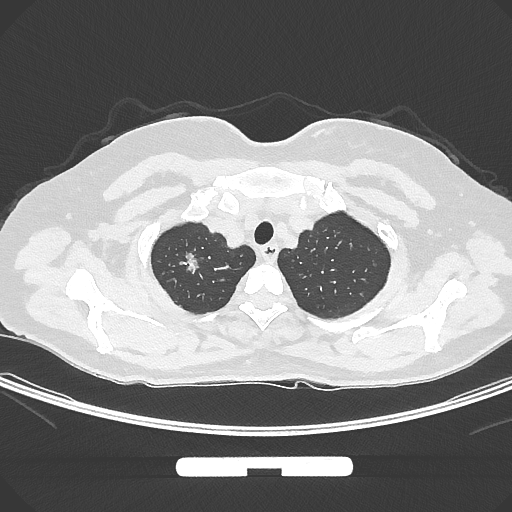
Chest CT, one axial slice; position 259 of 294 along the scan axis; lung window (W 1500 / L -600 HU); 512 × 512 image matrix. Patient: female, 58 years. Case-level facts recorded for this patient, not image findings: clinical TNM (as recorded): T1b N0 M0.
Structures marked on this image (bounding box drawn by a radiologist):
- lung tumour (recorded histology: adenocarcinoma): bounding box (x1, y1, x2, y2) in pixels: (178, 246, 205, 283)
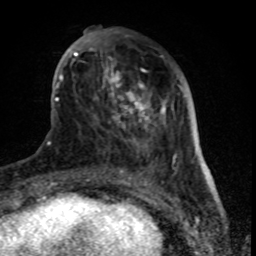
Breast MRI (dynamic contrast-enhanced), one axial slice; slice 26 of 80 in the series (ordered by position); cropped to one breast; dynamic contrast-enhanced series, time point 2 of 8 at this slice position (early post-contrast); 1.5 T; TE 4.2 ms, TR 7 ms; 2 mm slice thickness; 256 × 256 image matrix, field of view 155 × 155 mm. Female patient.
Outlined on this slice (semi-automatic segmentation, software-assisted and operator-edited):
- enhancing-tissue mask used for the functional tumour volume (all voxels passing the contrast-enhancement thresholds inside the analysis volume; usually the tumour): bounding box [x1, y1, x2, y2] px = [61, 29, 179, 170]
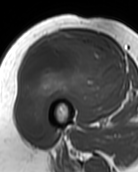
MRI of an extremity soft-tissue mass, one axial slice. Slice 53 of 99 in the series (ordered by position). MR volume resampled by the dataset authors to the PET/CT grid (not the native acquisition matrix). 3.27 mm slice thickness. 138 × 172 image matrix. Female patient. Case-level facts recorded for this patient, not image findings: histological type: pleiomorphic undifferentiated sarcoma; grade: high; site of the primary tumour: right quadricep.
Annotated regions visible in this slice (expert contour drawn on MRI and transferred to this co-registered scan by the dataset authors):
- gross tumour volume including surrounding oedema: bounding box (x1, y1, x2, y2) in pixels: (16, 32, 125, 138)
- gross tumour volume (mass): (16, 32, 125, 138)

*About this exercise:*
Look for the string "thickness" in the records, and copy every line where it is found.

*Result of the exercise:*
Breast MRI (dynamic contrast-enhanced), one axial slice; slice 26 of 80 in the series (ordered by position); cropped to one breast; dynamic contrast-enhanced series, time point 2 of 8 at this slice position (early post-contrast); 1.5 T; TE 4.2 ms, TR 7 ms; 2 mm slice thickness; 256 × 256 image matrix, field of view 155 × 155 mm. Female patient.
MRI of an extremity soft-tissue mass, one axial slice. Slice 53 of 99 in the series (ordered by position). MR volume resampled by the dataset authors to the PET/CT grid (not the native acquisition matrix). 3.27 mm slice thickness. 138 × 172 image matrix. Female patient. Case-level facts recorded for this patient, not image findings: histological type: pleiomorphic undifferentiated sarcoma; grade: high; site of the primary tumour: right quadricep.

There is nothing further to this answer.